#### Request:
Copy out everything in the listing word for word, from the line containing "Reading left to right, transcribe" down to the line containing "What are all", with both of those lines included.

#### Data section:
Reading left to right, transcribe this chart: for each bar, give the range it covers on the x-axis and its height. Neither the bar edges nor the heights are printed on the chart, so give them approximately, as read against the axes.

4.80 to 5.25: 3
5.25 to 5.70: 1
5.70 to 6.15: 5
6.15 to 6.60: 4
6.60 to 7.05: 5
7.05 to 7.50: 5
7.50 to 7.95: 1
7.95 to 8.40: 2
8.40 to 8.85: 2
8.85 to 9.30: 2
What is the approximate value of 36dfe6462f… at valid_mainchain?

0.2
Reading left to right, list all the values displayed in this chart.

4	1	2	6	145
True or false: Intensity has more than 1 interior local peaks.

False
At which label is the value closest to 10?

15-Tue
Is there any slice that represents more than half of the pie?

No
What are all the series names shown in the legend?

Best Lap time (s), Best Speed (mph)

---

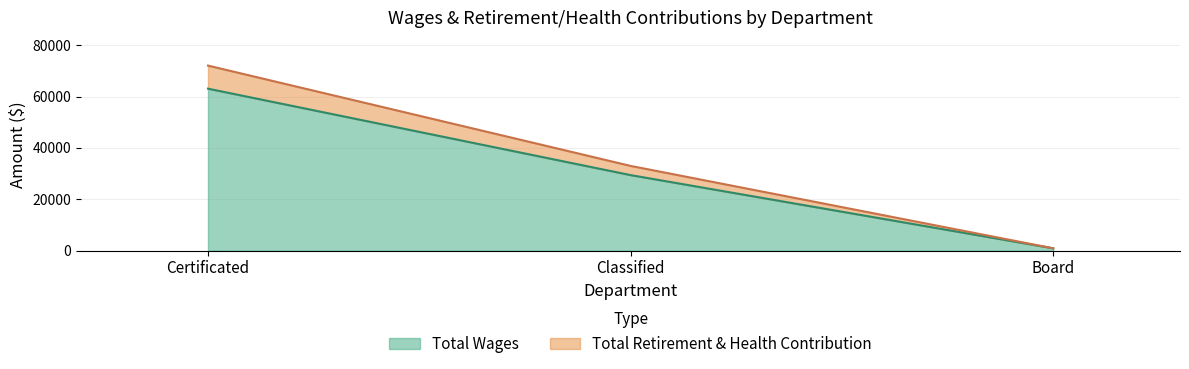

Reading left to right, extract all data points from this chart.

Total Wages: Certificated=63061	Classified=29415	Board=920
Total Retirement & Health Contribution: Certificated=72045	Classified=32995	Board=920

#### Solution to the problem:
Reading left to right, transcribe this chart: for each bar, give the range it covers on the x-axis and its height. Neither the bar edges nor the heights are printed on the chart, so give them approximately, as read against the axes.

4.80 to 5.25: 3
5.25 to 5.70: 1
5.70 to 6.15: 5
6.15 to 6.60: 4
6.60 to 7.05: 5
7.05 to 7.50: 5
7.50 to 7.95: 1
7.95 to 8.40: 2
8.40 to 8.85: 2
8.85 to 9.30: 2
What is the approximate value of 36dfe6462f… at valid_mainchain?

0.2
Reading left to right, list all the values displayed in this chart.

4	1	2	6	145
True or false: Intensity has more than 1 interior local peaks.

False
At which label is the value closest to 10?

15-Tue
Is there any slice that represents more than half of the pie?

No
What are all the series names shown in the legend?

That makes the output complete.